Doch rund 10.000 hätten keinen Zugang zum staatlichen Aufnahmesystem – und damit nicht genug Essen, kein Dach über dem Kopf und keinen Zugang zu ärztlicher Versorgung, heißt es in einem Bericht, der am Donnerstag veröffentlicht wurde. Die Organisation berichtete außerdem von Gewalt durch italienische und französische Grenzpolizisten, von der Migranten erzählten. Beim Versuch, die Grenzen nach Frankreich, Österreich oder in die Schweiz zu überqueren, seien 2016 und 2017 mindestens 20 Menschen ums Leben gekommen.

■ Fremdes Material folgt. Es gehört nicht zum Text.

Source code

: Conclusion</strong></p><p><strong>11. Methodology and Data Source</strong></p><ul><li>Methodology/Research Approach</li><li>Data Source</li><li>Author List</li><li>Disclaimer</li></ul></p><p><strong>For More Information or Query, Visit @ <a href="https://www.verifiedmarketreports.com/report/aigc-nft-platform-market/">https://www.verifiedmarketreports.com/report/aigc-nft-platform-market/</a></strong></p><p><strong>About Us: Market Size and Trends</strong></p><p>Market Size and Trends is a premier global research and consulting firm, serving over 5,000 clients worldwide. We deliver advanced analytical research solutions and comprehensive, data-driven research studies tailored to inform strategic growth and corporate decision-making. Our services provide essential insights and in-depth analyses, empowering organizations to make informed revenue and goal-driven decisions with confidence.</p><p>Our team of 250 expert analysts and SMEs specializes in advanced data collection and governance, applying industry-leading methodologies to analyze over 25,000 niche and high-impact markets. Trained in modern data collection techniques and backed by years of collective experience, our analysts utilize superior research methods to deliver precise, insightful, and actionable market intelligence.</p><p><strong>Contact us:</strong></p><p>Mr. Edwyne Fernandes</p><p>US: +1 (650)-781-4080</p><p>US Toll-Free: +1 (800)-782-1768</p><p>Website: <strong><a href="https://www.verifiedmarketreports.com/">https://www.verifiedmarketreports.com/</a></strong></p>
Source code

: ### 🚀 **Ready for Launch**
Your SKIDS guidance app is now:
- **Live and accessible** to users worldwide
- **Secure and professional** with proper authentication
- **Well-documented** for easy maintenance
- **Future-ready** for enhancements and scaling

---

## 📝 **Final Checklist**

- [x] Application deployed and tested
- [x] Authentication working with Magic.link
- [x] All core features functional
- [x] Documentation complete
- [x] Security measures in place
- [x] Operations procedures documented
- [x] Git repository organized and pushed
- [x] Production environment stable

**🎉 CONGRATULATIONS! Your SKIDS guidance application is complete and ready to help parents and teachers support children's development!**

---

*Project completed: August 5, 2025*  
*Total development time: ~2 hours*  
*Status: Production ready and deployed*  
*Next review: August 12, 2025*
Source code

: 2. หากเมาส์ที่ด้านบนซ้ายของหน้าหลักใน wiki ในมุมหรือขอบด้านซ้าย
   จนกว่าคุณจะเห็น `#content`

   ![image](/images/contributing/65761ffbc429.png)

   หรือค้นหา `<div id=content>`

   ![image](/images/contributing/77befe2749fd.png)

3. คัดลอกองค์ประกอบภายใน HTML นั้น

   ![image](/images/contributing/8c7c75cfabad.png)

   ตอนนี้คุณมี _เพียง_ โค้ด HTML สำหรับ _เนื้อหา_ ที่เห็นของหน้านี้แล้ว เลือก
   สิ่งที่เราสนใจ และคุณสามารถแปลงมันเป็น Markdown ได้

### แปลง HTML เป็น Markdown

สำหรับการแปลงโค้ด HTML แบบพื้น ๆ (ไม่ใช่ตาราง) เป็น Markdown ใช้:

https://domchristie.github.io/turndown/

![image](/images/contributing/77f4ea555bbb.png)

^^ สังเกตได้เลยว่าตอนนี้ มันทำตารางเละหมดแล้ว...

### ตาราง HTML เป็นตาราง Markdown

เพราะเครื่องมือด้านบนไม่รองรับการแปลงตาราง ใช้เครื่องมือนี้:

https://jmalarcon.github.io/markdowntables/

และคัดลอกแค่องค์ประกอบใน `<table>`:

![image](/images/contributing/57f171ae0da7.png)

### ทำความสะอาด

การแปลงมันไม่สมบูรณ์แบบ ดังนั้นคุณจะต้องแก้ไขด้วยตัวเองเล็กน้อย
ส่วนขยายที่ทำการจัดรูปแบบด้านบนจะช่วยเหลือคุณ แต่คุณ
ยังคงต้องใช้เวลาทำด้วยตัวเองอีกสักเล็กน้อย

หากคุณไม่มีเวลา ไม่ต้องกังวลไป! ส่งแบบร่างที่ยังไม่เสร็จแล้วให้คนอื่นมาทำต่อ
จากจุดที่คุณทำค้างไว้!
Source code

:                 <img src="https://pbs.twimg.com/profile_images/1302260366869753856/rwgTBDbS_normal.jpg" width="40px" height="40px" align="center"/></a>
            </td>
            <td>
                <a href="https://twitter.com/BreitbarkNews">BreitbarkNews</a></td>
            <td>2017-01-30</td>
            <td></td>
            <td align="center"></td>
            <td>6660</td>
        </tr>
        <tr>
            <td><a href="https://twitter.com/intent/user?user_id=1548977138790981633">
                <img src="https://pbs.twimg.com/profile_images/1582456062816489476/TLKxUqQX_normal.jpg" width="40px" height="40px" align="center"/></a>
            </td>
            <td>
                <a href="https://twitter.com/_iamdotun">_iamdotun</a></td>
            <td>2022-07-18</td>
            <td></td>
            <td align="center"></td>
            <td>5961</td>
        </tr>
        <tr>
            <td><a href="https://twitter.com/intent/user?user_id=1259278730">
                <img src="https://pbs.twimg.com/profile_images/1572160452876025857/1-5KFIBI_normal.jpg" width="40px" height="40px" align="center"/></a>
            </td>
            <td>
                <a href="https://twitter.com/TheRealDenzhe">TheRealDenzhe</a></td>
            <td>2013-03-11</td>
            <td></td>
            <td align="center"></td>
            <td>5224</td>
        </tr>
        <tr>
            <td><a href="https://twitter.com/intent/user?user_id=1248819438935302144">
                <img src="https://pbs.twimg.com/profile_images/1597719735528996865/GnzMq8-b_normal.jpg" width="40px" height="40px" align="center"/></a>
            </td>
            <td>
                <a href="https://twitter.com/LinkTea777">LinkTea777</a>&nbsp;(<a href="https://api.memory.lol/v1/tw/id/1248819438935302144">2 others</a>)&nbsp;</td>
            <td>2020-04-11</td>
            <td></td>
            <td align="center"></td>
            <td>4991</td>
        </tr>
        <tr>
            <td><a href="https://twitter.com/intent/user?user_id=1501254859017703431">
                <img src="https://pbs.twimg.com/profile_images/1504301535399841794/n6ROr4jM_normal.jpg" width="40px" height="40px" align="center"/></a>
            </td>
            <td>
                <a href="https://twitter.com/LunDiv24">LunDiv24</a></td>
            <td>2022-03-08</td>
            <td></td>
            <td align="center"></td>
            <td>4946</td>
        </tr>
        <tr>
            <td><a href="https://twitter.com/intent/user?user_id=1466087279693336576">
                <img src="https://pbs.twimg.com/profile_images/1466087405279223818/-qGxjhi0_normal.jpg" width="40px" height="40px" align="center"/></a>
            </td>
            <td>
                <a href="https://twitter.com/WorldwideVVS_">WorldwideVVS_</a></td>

In Italien steige “überall die Zahl der Migranten, auch der unbegleiteten Minderjährigen, die nahe der Grenzen festsitzen, die in informellen Siedlungen hausen, oftmals unter freiem Himmel, in Parks, an Flussufern, in der Nähe von Bahnhöfen”, teilte die Organisation mit. Diese “desolate Situation” dürfe nicht instrumentalisiert werden, sondern brauche echte Lösungen.

Die Migrationsströme sind dominierendes Thema vor den Parlamentswahlen am 4. März in Italien. Dort kamen im vergangenen Jahr mehr als 119.000 im Mittelmeer gerettete Menschen an. Seit vergangenes Wochenende ein Mann auf sechs Afrikaner schoss, hat sich die Debatte weiter verschärft.